Crenshaw neighborhood of South Central LA 1984-1991. This is a great movie. Definitely not children's material. Not something I would show an 11 year old kid [my age when the film came out]. But nevertheless an important film in understanding portrayals of urban life. John Singleton definitely brings the harsher side out. You have elementary age kids finding a dead body early on. And that loose end is never tied up. Divergent sounds are all throughout. Low hovering helicopters. Police sirens. Ambulance sirens. Crying babies. The vendetta which unfolds in the film results in 4 young men being murdered. And the original incident involved two people merely bumping into each other. Maybe I missed something in the film, but that was my read of the story. The most disturbing scenes of the movie is when the blood soaked corpse of Rick, a budding football star about to head to university, is brought home into his mother's home before the paramedics are called. It is horrifying. A crying child, a screaming mother, and a hysterical girlfriend try frantically to revive Ricky.

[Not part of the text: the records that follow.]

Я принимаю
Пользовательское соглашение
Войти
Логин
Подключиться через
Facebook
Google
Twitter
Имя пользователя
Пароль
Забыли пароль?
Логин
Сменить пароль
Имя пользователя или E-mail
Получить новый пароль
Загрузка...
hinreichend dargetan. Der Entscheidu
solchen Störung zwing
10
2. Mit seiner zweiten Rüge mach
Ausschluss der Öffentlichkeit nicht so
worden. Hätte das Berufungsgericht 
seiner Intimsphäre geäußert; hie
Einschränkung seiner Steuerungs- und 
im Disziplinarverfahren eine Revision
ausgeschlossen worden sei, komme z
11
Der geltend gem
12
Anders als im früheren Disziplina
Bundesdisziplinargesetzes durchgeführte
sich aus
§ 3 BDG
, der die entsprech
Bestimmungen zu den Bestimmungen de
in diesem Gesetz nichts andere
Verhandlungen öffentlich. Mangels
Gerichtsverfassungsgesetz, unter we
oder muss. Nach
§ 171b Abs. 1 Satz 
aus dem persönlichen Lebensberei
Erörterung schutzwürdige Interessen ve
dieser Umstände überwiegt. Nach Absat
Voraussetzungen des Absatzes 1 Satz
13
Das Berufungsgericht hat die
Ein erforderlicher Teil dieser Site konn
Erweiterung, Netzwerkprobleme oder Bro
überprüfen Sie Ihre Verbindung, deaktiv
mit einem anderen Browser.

John Singleton's, the director here, probably the most authentic and important person in the film industry for portrayals of urban life among African-Americans, if someone disagrees they might point me to another direct with whom I should become familiar. I found one of his other movies, Baby Boy, also to be authentic and fascinating.

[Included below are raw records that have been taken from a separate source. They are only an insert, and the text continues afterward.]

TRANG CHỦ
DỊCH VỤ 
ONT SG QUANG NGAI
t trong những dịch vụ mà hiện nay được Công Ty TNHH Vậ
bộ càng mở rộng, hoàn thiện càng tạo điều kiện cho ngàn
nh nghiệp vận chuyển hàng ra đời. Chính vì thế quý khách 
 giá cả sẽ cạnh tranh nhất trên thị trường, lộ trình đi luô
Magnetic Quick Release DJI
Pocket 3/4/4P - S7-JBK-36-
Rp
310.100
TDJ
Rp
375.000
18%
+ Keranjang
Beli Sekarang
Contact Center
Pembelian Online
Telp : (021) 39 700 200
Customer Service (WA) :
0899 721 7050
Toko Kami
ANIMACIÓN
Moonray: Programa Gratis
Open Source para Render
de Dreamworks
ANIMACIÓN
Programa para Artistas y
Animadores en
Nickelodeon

There's significant alienation between Tre, the main character, played by Cuba Gooding Jr., and the people around him. But "the hood" is also a place friendship, beauty, and love. Its painful to watch at times. But his parents both display heroic efforts to raise their son within a difficult context. The redemptive theme of the movie is most strongly developed through Tre's father, played by Laurence Fishburne. Tre's father is morally upstanding and a constant source of wisdom for his teenage son. He's a voice of reason to other young men as well. He reminds me of Harper Lee's Atticus Finch. Furious plays the key role in steering his son Tre away and out of the cycle of revenge and violence. What sticks out the most to me is the character, Darrin, "Dough Boy," lamenting that there was nothing on the news the day after his brother was murdered, only national, and international news, and in his own words, "either they [media] don't know, don't show, or don't care about what's going on in the hood." Sadly, that is probably a pretty accurate description of how a lot of people feel about urban violence, "not our problem." That's probably Singleton's most important statement in the whole film. At the start of the movie he cites this statistic, which I had never heard, "One out of every 21 Black American males will be murdered in their lifetime."